Tu retournes à l’école, l’atelier de bricolage se passe bien. L’heure de la récréation revient bien assez vite. Le temps passe plus vite, quand l’estomac cesse de se plaindre.

T’aime pas le ballon chasseur, mais bon, il faut ce qu’il faut. Les autres mangent des collations, mais toi,
t’en n’as pas plus dans ton sac. Parfois, une fille de ta classe vient partager son fromage avec toi. T’es contente. D’ailleurs, la p’tite Frédérique ne donne pas juste son fromage, elle va aussi donner de son temps en t’apprenant à faire des nœuds pour attacher tes espadrilles.

Ces godasses-là, elles étaient à quelqu’un avant toi, mais tu ne t’en soucies pas. L’important, c’est de ne pas dire que tu les as magasinées avec ta mère au sous-sol de l’église.

Tu t’es échappée une fois lorsqu’on te posait des questions sur ton « manteau laitte». Faudrait pas relancer le débat en disant que tes souliers viennent de la même place… 

À la fin de la journée, tu retournes à la maison. Bon, ce n’est pas une maison comme celle de ta voisine d’en face. Y’a pas deux autos devant, des modules de jeux, un gros chien toujours joyeux et un gros garage.

Toi, en face, tu restes dans une bâtisse à trois lettres. HLM, tu ne sais pas encore tout à fait lire, tu t’en fous. Tu sais seulement que ça a toujours été ta maison, et c’est ce qui compte.

Au souper, si t’avais pas eu ni déjeuner ni collation, qu’un bref dîner, t’allais peut-être en redemander. Tu voyais parfois ta mère vider sa propre assiette au profit de la tienne ou même celle de tes frères et ta sœur. Elle n’avait peut-être plus faim, te disais-tu naïvement, avant d’attaquer les devoirs et leçons.
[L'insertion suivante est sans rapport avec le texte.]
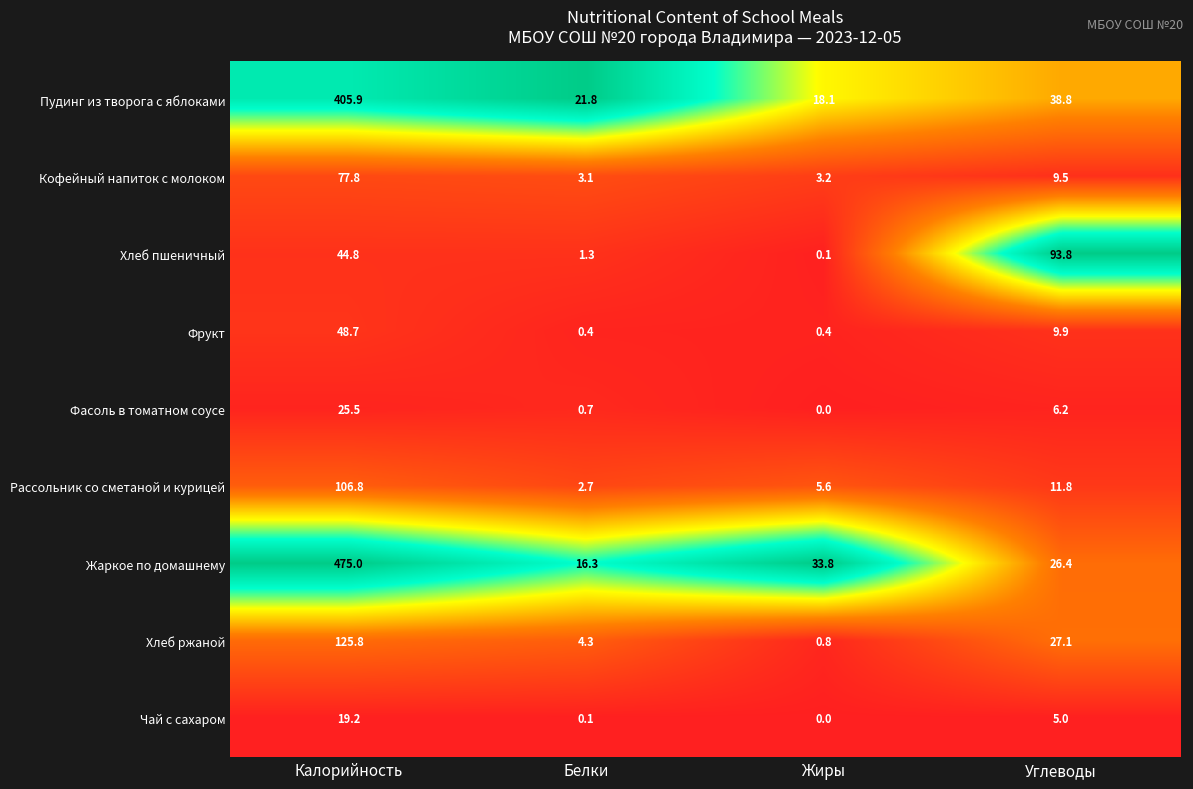

Which series has the largest total across all categories?

Жаркое по домашнему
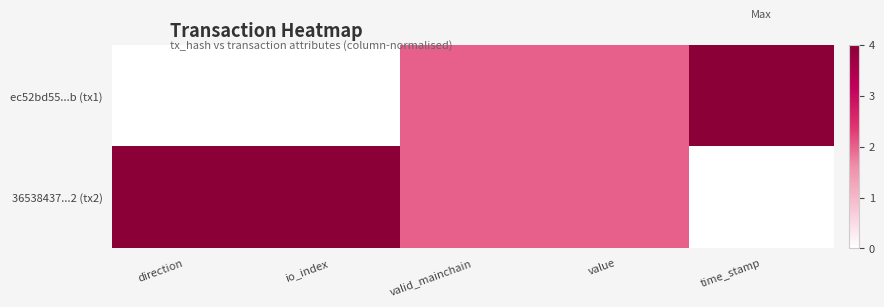

What is the greatest value displayed?

1.0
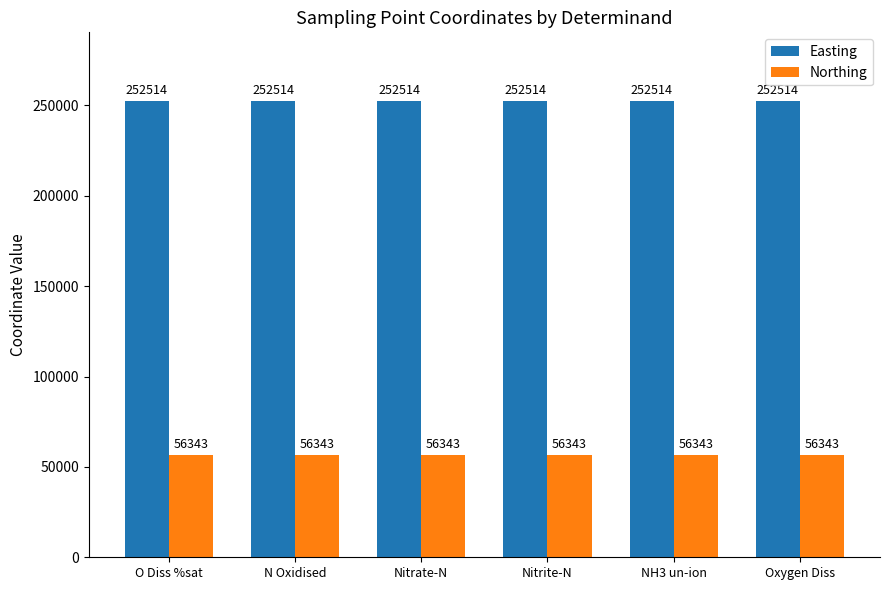

How many distinct data groups are displayed?

2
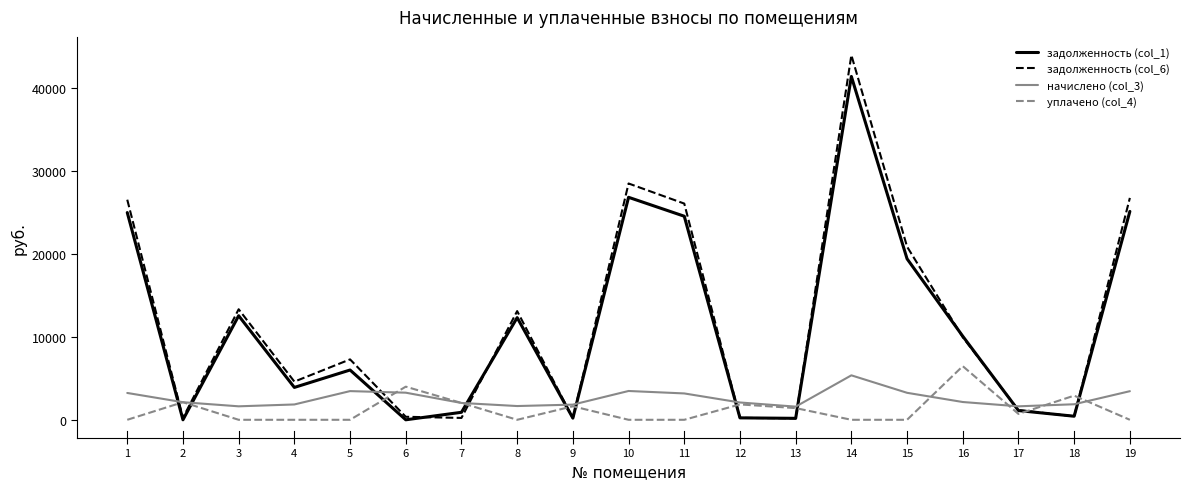

What is the maximum value for задолженность (col_1)?

41442.9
Des journées comme cela, t’en auras souvent. Par contre, un Noël sortira du lot. Tes amis vont demander toute sorte de choses au père Noël. Toi, t’avais entendu ta mère demander «un garde-manger plein, pis du manger sur la table». Lors de ta rencontre avec le père Noël de passage chez vous, à La Malbaie, tu vas lui partager le vœu de ta mère. Il va t’avoir écoutée.

Tu t’en souviens encore. Des gens sont venus porter des boîtes gigantesques avec des tonnes de choses à manger. Dans les films, c’était ça, un miracle de Noël. 

En 2021, t’as plus 6 ans, t’en as 24. Tu comprends beaucoup plus de choses, surtout que t’es devenue journaliste.

Vous comprendrez que je ne suis pas très douée pour trouver des noms fictifs.

Aujourd’hui, je ne crois plus au père Noël ou aux miracles. Je crois en un filet social solide et à une communauté qui se tient serrée. Si mes
nombreuses entrevues m’ont appris quelque chose dans les dernières années, c’est que sur le terrain, des petites Karelle, des petites Karine, il y en a plein.

Peut-être ces écoliers aux ventres vides avec leurs parents à la bourse serrée n’ont pas de manteau troué ni de souliers percés, mais ils sont bien là. Invisibles, mais parfois à un jet de pierre de notre douillet chez-soi. 

À ceux qui ont eu faim, courage. Courage d’avancer dans la vie avec la ceinture serrée et le menton bien haut. Vous êtes faits fort, c’est vrai.

Par contre, le courage, c’est aussi d’être capable de prendre le téléphone et de demander de l’aide. La honte et l’orgueil n’ont pas leur place là-dedans. Les intervenants en sécurité alimentaire et budgétaire d’est en ouest du grand Charlevoix sont là pour vous donner du souffle et vous aider à vous remettre sur pied.

Pour garder la tête hors de l’eau, ça nous prend parfois des flotteurs, qu’on le veuille ou non.

À ceux qui n’ont jamais eu faim, tendez la main et le cœur. N’attendez pas la guignolée pour donner (de votre argent, ou de votre temps). Après Noël, les petits bedons continueront d’aller à l’école.  Vous pouvez contribuer à ce qu’ils y aillent avec un bon déjeuner pour bien partir leurs journées, pour bien partir leur vie.

En plus, personne n’est à l’abri d’un déséquilibre financier. La crise sanitaire nous a servi de leçon à cet égard.

Finalement, à vous,  Mme Anita, qui témoignerez bientôt de la démolition du théâtre de cette histoire, l’école Marguerite D’Youville: j’espère que vous me pardonnerez mes manques d’attention lorsque vous tentiez de m’apprendre à écrire. Aujourd’hui, un peu grâce à vous, je comprends le pouvoir des mots et profite de ma tribune pour envoyer un message : il y a une petite bedaine qui a besoin de vous.

Offrez-lui donc un p’tit fromage, pour voir.